Zeitschrift-Artikel: Dr. Eckhard J. Schnabel: Sind Evangelikale Fundamentalisten?

Zeitschrift: 70 (zur Zeitschrift)
Titel: Dr. Eckhard J. Schnabel: Sind Evangelikale Fundamentalisten?
Typ: Buchbesprechung
Autor: Ralf Müller
Autor (Anmerkung):

online gelesen: 1436

Titel

Dr. Eckhard J. Schnabel: Sind Evangelikale Fundamentalisten?

Vortext

Text

Der Begriff "Fundamentalismus" ist mit Sicherheit jedem Leser von "Fest und Treu" in der einen oder anderen Form schon einmal begegnet. Meistens wird er für eine Haltung des starren Festhaltens an überlieferten Wertvorstellungen vergangener Zeiten gebraucht. Dabei ist es vielfach gleichgültig, welche Weltanschauung derjenige hat, der "Fundamentalist" genannt wird.

Schnabel versucht im ersten Teil des Buches aufzuzeigen, daß eine inhaltliche Bestimmung dessen, was dieser Begriff beinhaltet, gar nicht so einfach ist. Dazu gibt er reichhaltig Erklärungsversuche unterschiedlichster Richtungen an und kommt schließlich zu dem Ergebnis, daß es angesichts der Unbestimmbarkeit dieses Begriffs leichtfertig ist, ihn ohne weiteres anzuwenden.

Im zweiten Teil zeigt er einige Bereiche auf, bei denen es zerstörerisch ist, wenn Christen sie aufgeben und ohne die christlicher Glaube nicht mehr christlicher Glaube ist. Zweifellos sind das grundlegende Minimalbereiche, aber das ist ja auch das Wesen von Fundamenten. Schnabel nennt dabei den Glauben an den einen Gott, an die Wahrheit des Evangeliums (wobei hier auch die biblische Lehre über den Herrn Jesus Christus gemeint ist), das Bekenntnis zur Autorität der Heiligen Schrift und das Aufgeben von Mission und Evangelisation.

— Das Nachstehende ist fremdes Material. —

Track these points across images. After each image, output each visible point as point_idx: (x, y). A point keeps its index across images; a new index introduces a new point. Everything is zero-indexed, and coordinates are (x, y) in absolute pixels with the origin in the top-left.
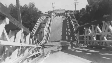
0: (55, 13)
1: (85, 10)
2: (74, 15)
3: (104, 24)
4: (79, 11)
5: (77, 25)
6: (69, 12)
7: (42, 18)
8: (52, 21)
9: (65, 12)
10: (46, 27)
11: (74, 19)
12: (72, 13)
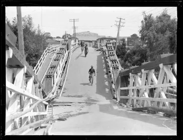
0: (77, 41)
1: (138, 37)
2: (114, 47)
3: (161, 70)
4: (126, 40)
5: (117, 68)
6: (105, 42)
7: (52, 48)
8: (70, 56)
9: (98, 40)
10: (58, 68)
11: (113, 55)
12: (110, 43)
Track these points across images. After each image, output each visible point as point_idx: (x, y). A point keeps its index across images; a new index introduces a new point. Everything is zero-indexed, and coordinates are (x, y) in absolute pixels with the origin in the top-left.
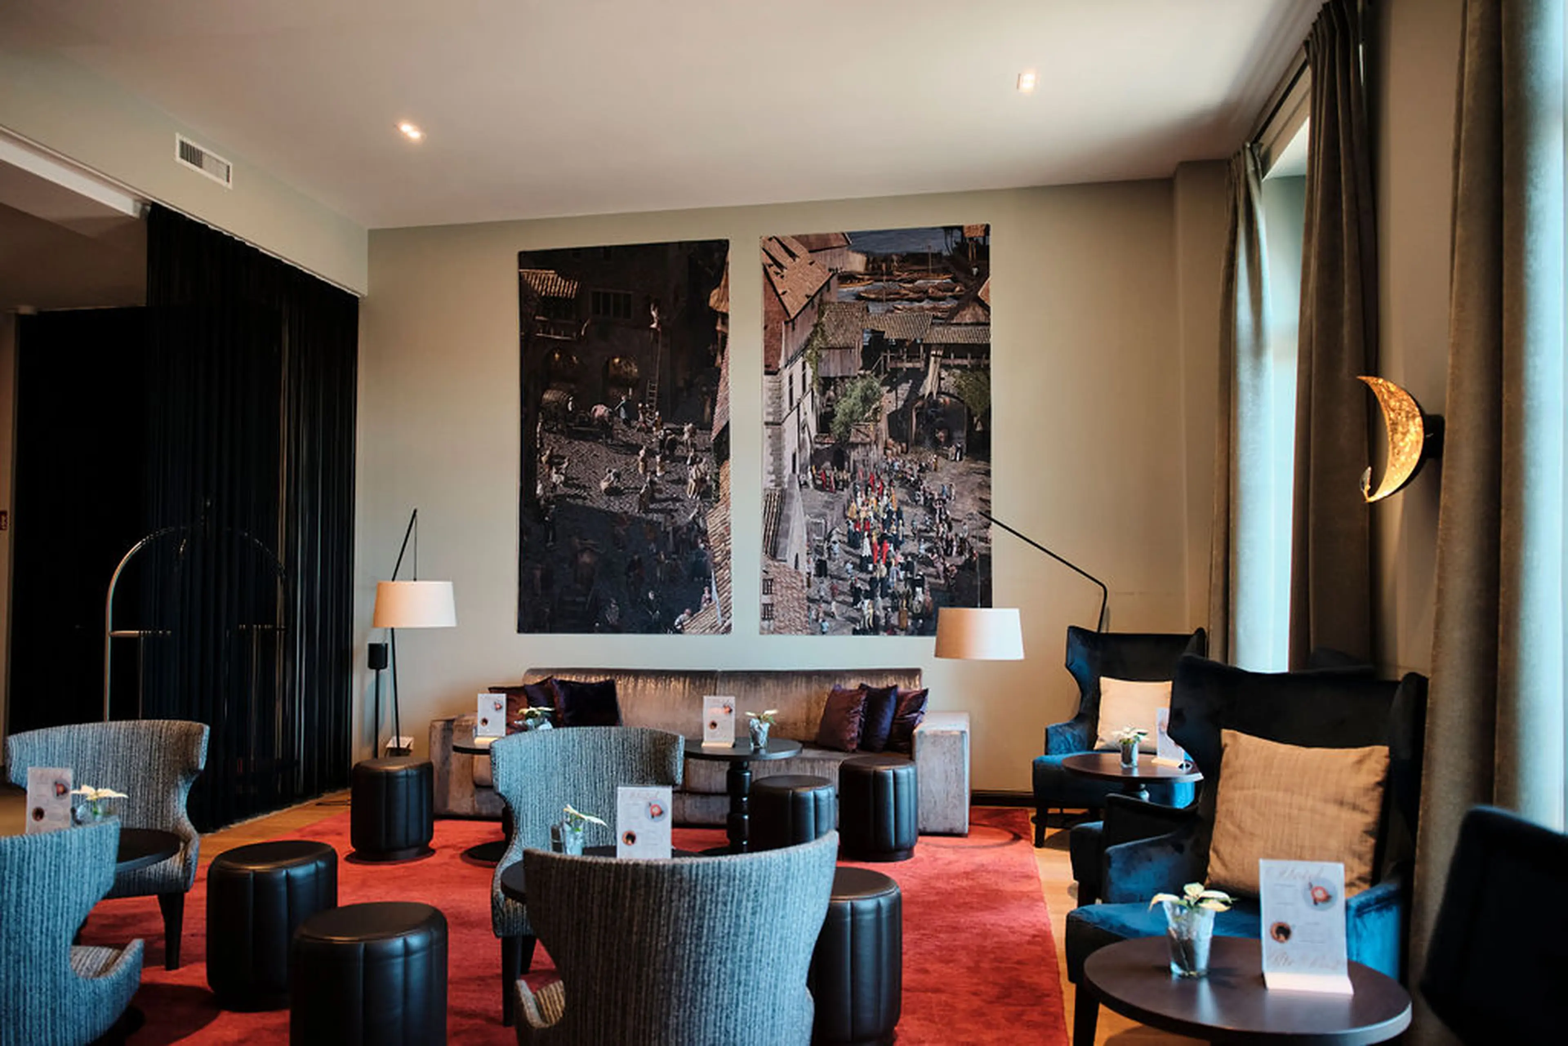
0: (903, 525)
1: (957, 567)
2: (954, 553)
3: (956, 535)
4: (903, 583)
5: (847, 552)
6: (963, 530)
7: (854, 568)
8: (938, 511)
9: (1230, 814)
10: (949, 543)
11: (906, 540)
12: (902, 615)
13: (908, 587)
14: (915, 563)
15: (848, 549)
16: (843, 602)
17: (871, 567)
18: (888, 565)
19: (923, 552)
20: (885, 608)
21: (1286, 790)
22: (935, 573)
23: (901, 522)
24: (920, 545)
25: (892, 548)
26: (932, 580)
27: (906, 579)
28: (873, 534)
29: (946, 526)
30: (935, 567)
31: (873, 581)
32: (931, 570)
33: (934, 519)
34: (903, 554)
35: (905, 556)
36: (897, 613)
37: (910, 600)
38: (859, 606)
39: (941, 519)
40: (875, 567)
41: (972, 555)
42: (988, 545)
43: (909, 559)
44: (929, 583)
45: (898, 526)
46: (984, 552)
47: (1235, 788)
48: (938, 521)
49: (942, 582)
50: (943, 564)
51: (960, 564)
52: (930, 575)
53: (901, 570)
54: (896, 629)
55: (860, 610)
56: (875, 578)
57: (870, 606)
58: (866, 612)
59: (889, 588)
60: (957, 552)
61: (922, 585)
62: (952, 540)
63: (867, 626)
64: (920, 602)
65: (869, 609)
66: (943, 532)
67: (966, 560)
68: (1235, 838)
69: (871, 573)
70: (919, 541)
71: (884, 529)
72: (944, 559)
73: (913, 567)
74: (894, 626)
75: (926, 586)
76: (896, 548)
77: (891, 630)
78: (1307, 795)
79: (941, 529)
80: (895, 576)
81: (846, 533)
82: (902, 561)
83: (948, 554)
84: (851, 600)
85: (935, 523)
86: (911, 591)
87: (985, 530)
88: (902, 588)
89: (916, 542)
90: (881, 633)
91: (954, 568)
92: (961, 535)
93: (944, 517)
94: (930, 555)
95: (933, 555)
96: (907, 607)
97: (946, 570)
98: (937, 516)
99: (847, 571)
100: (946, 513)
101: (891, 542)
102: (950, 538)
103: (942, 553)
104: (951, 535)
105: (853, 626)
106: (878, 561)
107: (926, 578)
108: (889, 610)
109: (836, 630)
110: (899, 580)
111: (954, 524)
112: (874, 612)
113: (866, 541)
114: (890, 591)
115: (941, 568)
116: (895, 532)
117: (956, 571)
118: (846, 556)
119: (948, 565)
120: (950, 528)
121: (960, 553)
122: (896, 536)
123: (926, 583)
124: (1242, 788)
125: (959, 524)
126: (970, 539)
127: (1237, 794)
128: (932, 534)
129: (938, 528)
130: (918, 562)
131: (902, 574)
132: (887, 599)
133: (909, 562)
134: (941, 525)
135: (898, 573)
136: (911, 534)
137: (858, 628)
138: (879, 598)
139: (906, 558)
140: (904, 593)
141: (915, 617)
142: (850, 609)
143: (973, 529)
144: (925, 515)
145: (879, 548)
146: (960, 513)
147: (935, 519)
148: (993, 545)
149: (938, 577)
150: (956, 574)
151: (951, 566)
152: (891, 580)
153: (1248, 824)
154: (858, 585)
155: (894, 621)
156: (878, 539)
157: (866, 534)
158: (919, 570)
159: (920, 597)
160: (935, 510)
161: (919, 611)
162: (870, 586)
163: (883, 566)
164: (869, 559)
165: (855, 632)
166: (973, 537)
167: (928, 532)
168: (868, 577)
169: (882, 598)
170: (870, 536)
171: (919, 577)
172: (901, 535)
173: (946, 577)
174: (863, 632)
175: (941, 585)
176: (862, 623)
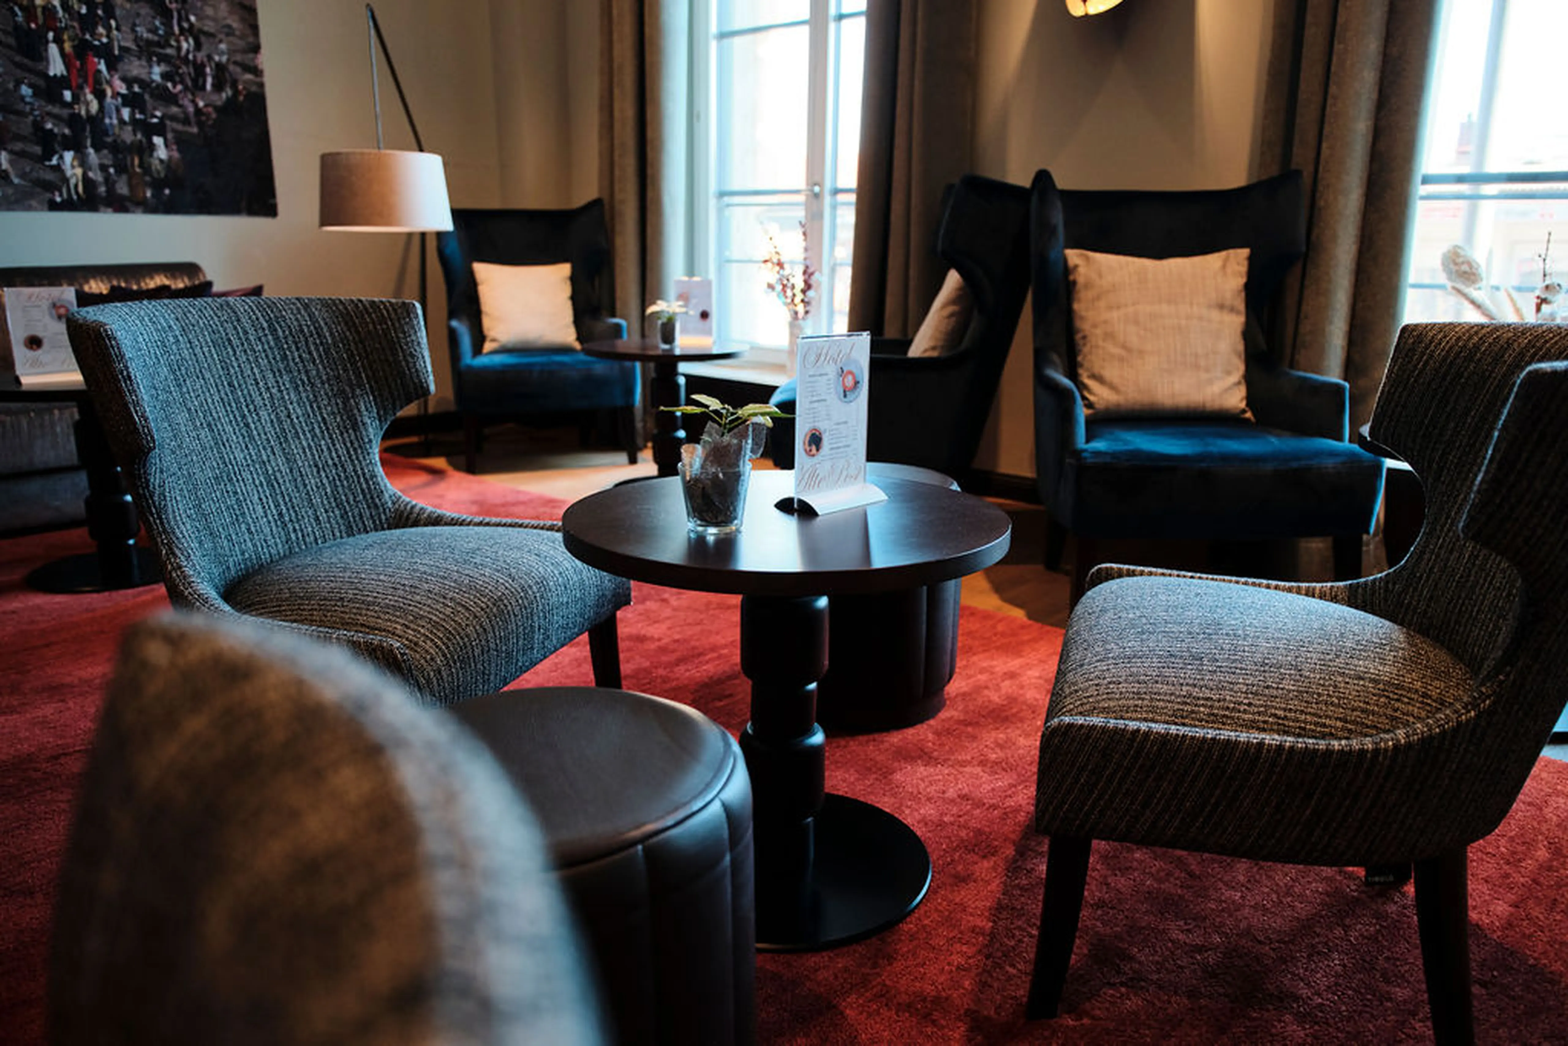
0: (118, 29)
1: (216, 108)
2: (209, 87)
3: (210, 58)
4: (130, 128)
5: (18, 65)
6: (222, 51)
7: (35, 95)
8: (175, 14)
9: (1109, 336)
10: (199, 70)
11: (126, 55)
12: (134, 182)
13: (139, 136)
14: (147, 97)
15: (18, 58)
16: (22, 154)
17: (68, 95)
18: (100, 95)
19: (157, 78)
20: (103, 168)
21: (1169, 302)
22: (182, 116)
23: (113, 23)
24: (151, 67)
25: (102, 67)
26: (179, 127)
27: (134, 121)
28: (65, 37)
29: (191, 41)
30: (180, 106)
31: (74, 121)
32: (175, 110)
33: (168, 25)
34: (124, 79)
35: (128, 81)
36: (124, 178)
37: (146, 158)
38: (54, 162)
39: (181, 29)
40: (76, 98)
41: (236, 92)
42: (258, 80)
43: (136, 89)
44: (174, 131)
45: (109, 28)
46: (254, 89)
47: (1110, 308)
48: (176, 29)
49: (195, 130)
50: (193, 102)
51: (219, 103)
52: (173, 118)
53: (125, 105)
54: (128, 204)
55: (58, 169)
56: (79, 115)
57: (76, 163)
58: (69, 173)
59: (107, 135)
60: (213, 85)
61: (162, 133)
62: (203, 66)
63: (75, 197)
64: (161, 161)
65: (73, 167)
66: (188, 51)
67: (228, 98)
68: (1121, 359)
69: (70, 105)
70: (149, 60)
71: (83, 30)
72: (193, 94)
73: (144, 101)
74: (122, 198)
75: (170, 136)
76: (111, 67)
77: (120, 205)
78: (1191, 304)
79: (185, 45)
80: (114, 116)
81: (10, 29)
82: (123, 90)
83: (198, 87)
84: (38, 150)
85: (173, 34)
86: (144, 140)
87: (251, 56)
88: (128, 136)
89: (144, 63)
90: (102, 208)
91: (210, 109)
92: (217, 58)
93: (186, 25)
94: (169, 85)
95: (174, 87)
96: (140, 166)
97: (198, 111)
98: (175, 21)
99: (22, 98)
100: (188, 20)
101: (100, 57)
102: (199, 61)
103: (190, 83)
104: (201, 56)
105: (48, 195)
106: (81, 88)
107: (168, 123)
108: (112, 170)
109: (17, 202)
110: (122, 122)
111: (203, 39)
112: (85, 175)
113: (53, 49)
114: (109, 140)
115: (191, 109)
116: (105, 40)
117: (214, 116)
118: (18, 71)
119: (201, 104)
120: (198, 46)
121: (218, 87)
122: (108, 47)
123: (168, 129)
124: (1118, 308)
125: (211, 40)
126: (231, 67)
127: (1114, 314)
128: (169, 51)
129: (178, 41)
130: (152, 95)
131: (126, 113)
132: (105, 152)
133: (135, 93)
134: (182, 38)
135: (118, 111)
136: (134, 47)
137: (58, 199)
138: (91, 151)
139: (129, 87)
140: (132, 143)
141: (157, 185)
142: (38, 166)
143: (235, 51)
144: (154, 18)
145: (78, 63)
146: (211, 23)
147: (172, 27)
148: (267, 79)
149: (186, 121)
150: (215, 120)
151: (206, 106)
152: (107, 121)
153: (1134, 341)
154: (49, 126)
155: (122, 189)
156: (74, 47)
157: (51, 35)
158: (155, 109)
159: (162, 153)
160: (171, 11)
161: (162, 175)
162: (70, 127)
163: (90, 97)
164: (62, 82)
165: (53, 207)
166: (236, 63)
167: (163, 47)
168: (65, 112)
169: (97, 150)
170: (58, 41)
171: (155, 120)
172: (116, 44)
173: (200, 124)
174: (68, 206)
175: (192, 134)
176: (64, 191)
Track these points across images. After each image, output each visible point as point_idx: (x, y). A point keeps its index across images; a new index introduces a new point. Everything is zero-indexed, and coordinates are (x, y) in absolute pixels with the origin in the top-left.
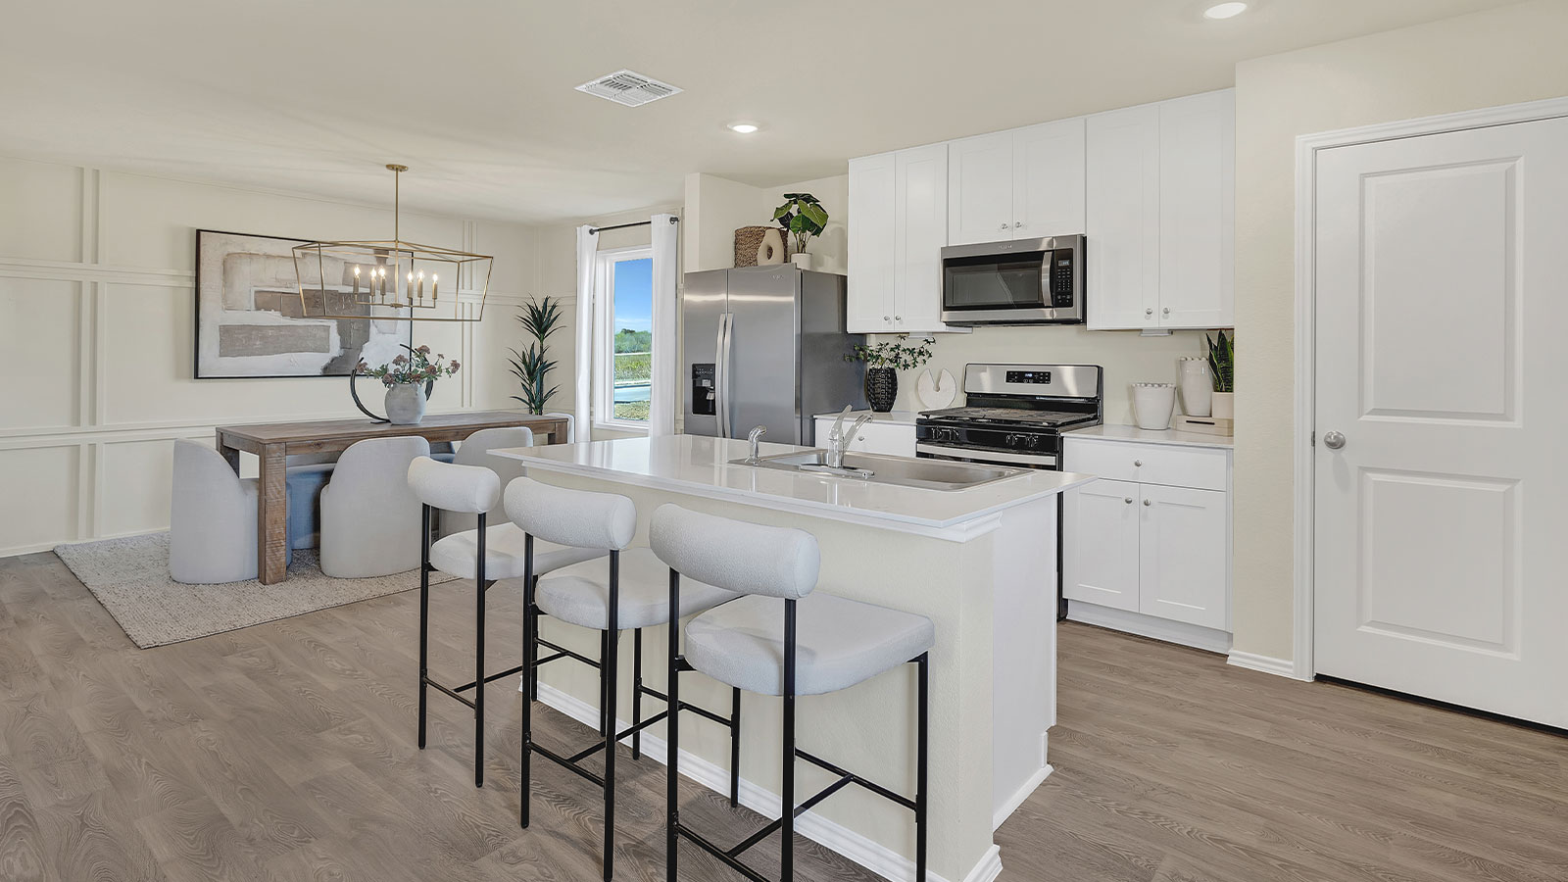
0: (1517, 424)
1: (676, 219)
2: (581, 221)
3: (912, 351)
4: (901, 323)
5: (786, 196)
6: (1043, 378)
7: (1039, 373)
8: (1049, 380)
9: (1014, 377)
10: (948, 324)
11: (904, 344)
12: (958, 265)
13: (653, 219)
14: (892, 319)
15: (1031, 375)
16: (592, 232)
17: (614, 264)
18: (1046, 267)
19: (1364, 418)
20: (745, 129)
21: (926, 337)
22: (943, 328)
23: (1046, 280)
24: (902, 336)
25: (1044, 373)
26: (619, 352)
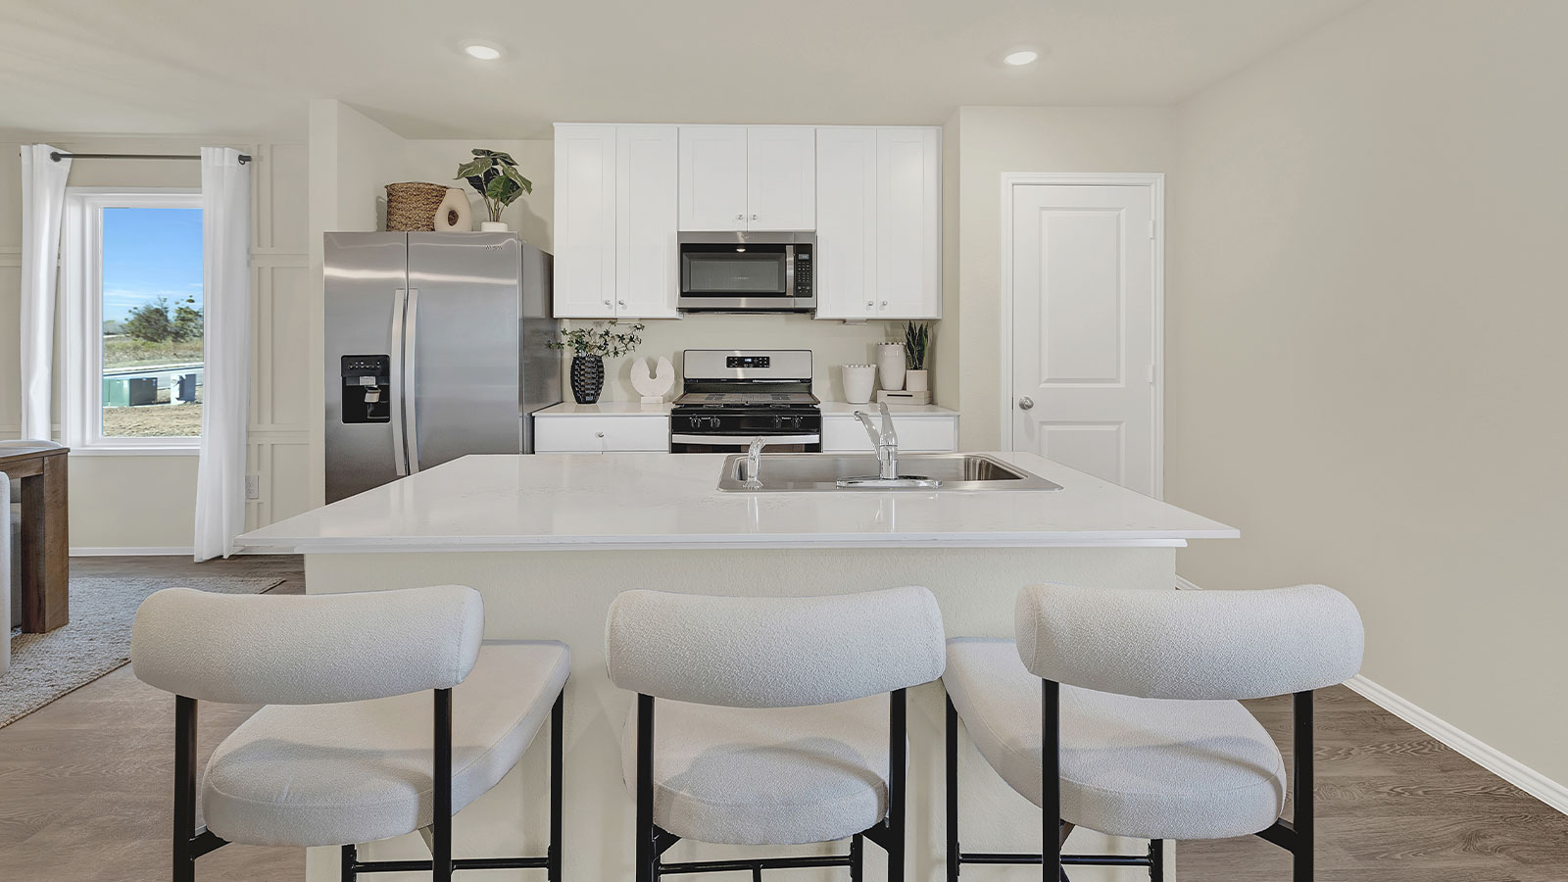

Diese Fundamente sind für Schnabel unabdingbar, ein Verzicht darauf wäre für ihn "Leben ohne Wahrheit".

Der dritte Teil zeigt Bereiche auf, in denen man sich im evangelikalen Lager schon vielfach "fundamentalistische" Debatten geliefert hat. Da es sich aber bei den angesprochenen Themenkreisen in der Regel um wissenschaftliche oder sonstige Ableitungen biblischer Aussagen handelt, wären sie naturgemäß nicht dem Fundament, sondern einem darauf von Menschen gebauten Haus vergleichbar. Viel Schaden nach innen und außen ist gerade dadurch entstanden, daß manche Dinge in der Bibel nicht den zentralen Platz haben, den wir ihnen gerne geben würden. Gerade dieser Teil ist sehr nachdenkenswert und hilft hoffentlich dabei, wirklich biblische Verhältnismäßigkeit zu bewahren. Einem Bereich eine Bedeutung zuzumessen, den die Bibel ihm nicht gibt, wäre "Wahrheit ohne Liebe."

Als Ergebnis dieses Buches wurde für mich also erkennbar, daß man sorgfältig mit dem Begriff "Fundamentalist" umgehen muß, daß es unaufgebbare biblische Fundamente gibt und daß nicht alles, was wir Menschen zu Fundamenten machen, automatisch auch dazu wird. Ein engagiertes Buch, das hoffentlich dazu dient, die vielfach sehr emotional geführte Debatte zu versachlichen und etwas Hitze aus dem Feuer herauszunehmen. In dem Versuch, zur Ausge-wogenheit beizutragen, war das Buch mir eine Hilfe. Bleibt nur zu hoffen, daß der recht hohe Preis nicht verhindert, daß das auch bei anderen der Fall wird.